By Jack O’Malley, WTCM 103.5 FM Traverse City and host of Jack’s Journal on 9 & 10 News
“Well, Jack,” said the doctor, examining my foot while studying X-rays of my heel. “If that tendon tears, it’s going to be a bear to fix. You need foot surgery.” Not one to argue, I took his advice.
In the days prior to surgery, I prepared for my recovery: two to four weeks off my feet, hobbling unsteadily on crutches and learning how to steer my scooter, followed by a week or two walking with a cane.
“Easy enough,” I thought. With a foot brace, prescriptions and disability parking permit in hand,
I was feeling confident!
After a relatively pain-and-incident-free first few weeks, I had mastered the dance—juggling my brief case, foot brace, scooter and crutches, jostling them in and out of the car, all while balancing on one leg. Lugging everything through a near freezing parking deck at least twice per day, I quickly tired of the hassle. But the end was near! Soon the doc would give me the all-clear, and it would be just me, my brief case, and my intricately-carved, walnut-stained Beechwood walking cane, which was an accessory I hoped would offer an air of distinction (unlike my scooter).
But then, a complication—a complication setting my recovery back at least two weeks. And then another setback.
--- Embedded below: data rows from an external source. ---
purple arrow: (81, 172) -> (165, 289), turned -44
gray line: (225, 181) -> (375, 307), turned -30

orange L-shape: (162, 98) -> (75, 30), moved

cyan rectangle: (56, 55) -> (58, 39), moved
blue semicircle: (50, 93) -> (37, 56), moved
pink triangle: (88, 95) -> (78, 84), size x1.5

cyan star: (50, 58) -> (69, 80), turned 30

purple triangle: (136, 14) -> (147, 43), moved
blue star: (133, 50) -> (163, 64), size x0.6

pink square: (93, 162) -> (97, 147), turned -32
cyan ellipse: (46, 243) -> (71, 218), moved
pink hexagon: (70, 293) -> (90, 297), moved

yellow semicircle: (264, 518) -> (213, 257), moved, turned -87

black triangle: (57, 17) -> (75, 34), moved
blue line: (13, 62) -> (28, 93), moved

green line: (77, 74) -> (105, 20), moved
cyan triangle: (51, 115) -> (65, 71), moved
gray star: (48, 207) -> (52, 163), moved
In mid-December, with mobility still dependent on the knee scooter and crutches, my wife and I attended a music program in search of some much-needed holiday cheer. Entering an auditorium brimming with families, grandparents and students, we noticed all handicapped-accessible rows were full, many seats occupied by young children. While obvious I couldn’t use the stairs, no one moved. Dismayed, I found a folding chair by the entrance while my wife took a seat elsewhere in the auditorium.
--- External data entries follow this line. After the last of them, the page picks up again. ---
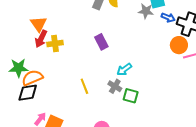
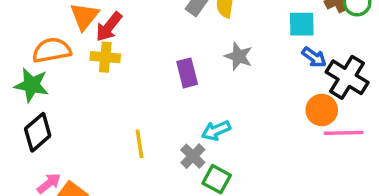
gray star: (146, 11) -> (239, 56), moved
red arrow: (41, 39) -> (109, 27), moved
orange semicircle: (32, 78) -> (52, 50), moved
black diamond: (28, 93) -> (38, 132), turned -45

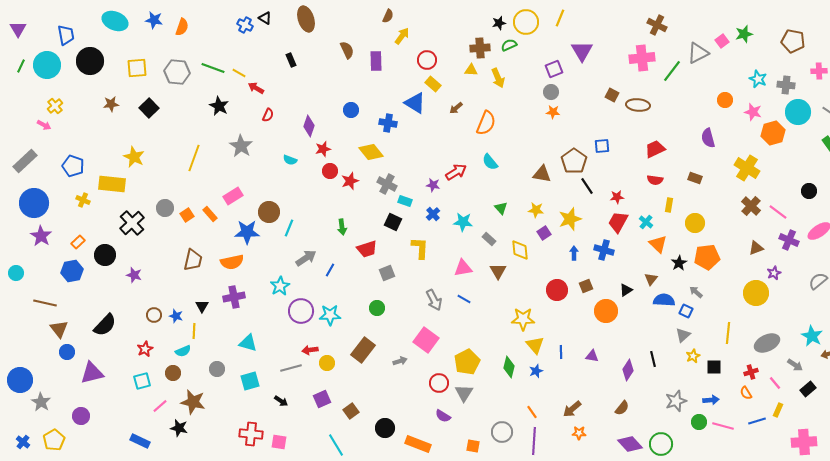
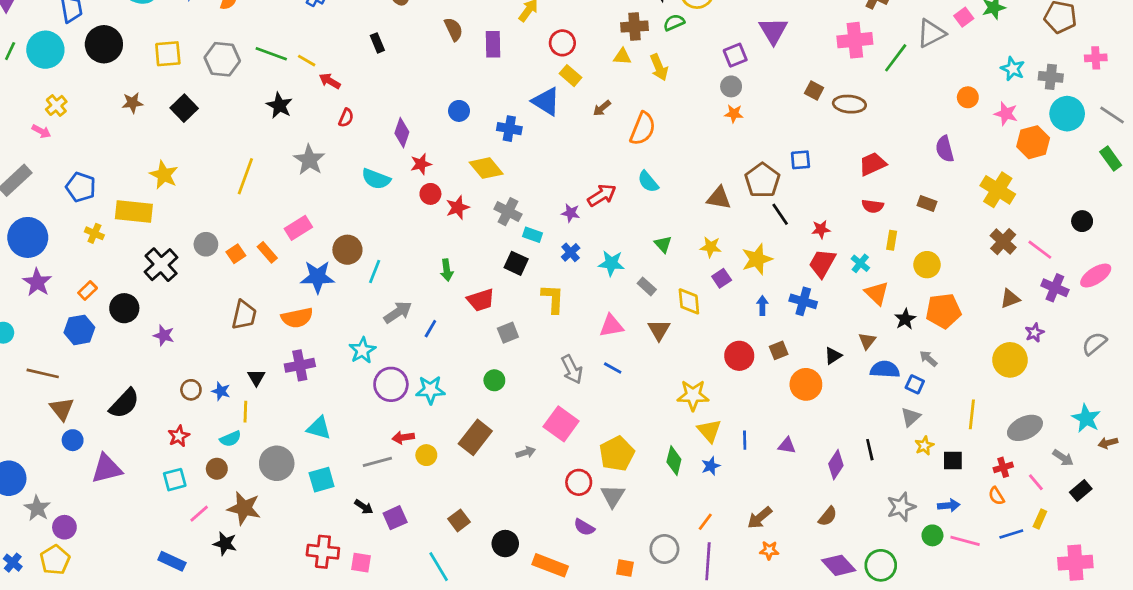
cyan semicircle: (290, 160) -> (376, 179), size x1.5
gray circle: (217, 369) -> (277, 463), size x1.6
purple square: (322, 399) -> (395, 518), moved
orange line: (532, 412) -> (705, 522), turned 72
purple circle: (81, 416) -> (64, 527), moved

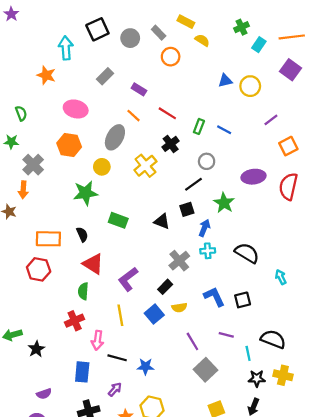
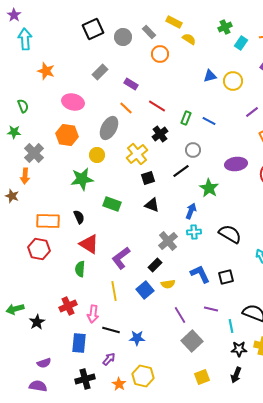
cyan arrow: (66, 48) -> (25, 39), moved
black square: (187, 209) -> (148, 178), moved
red cross: (75, 321) -> (68, 306), moved

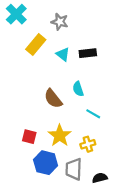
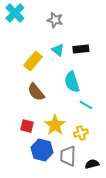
yellow rectangle: (36, 44) -> (33, 61), moved
cyan semicircle: (78, 89) -> (72, 82), size x1.5
brown semicircle: (53, 99) -> (36, 92), moved

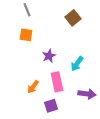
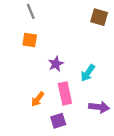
brown square: (73, 18) -> (99, 17), moved, turned -35

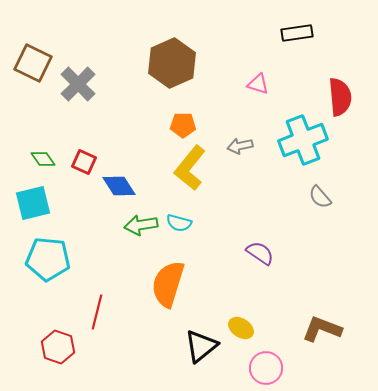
Initially frustrated at being separated from my wife, I paused. Since surgery, folks had repeatedly grabbed doors, held elevators and carried bags for me. While some were oblivious, the vast majority of those I “bumped” into kindly offered assistance. Plus, I had a light at the end of the tunnel. I would recover. Eventually.
Yet this situation forced me to ask a tough question. What about those people suffering permanent disabilities, many of whom regularly experience these types of situations? What about people discouraged from going out because of limited parking and seating, who feel uncomfortable asking for help, overburdened with medical equipment, and just overwhelmed with the situation in general?
Though I’m still not 100 percent, doctors assure me I’ll make a full recovery. In the meantime, my respect and appreciation for those with a permanent physical or cognitive disability has only deepened. My hope now is to encourage others to think twice when in public. Save those reserved parking spaces and seating sections for those people and families who could really use it. Open a door, offer a seat, and give a smile to someone who genuinely needs it. I know I will.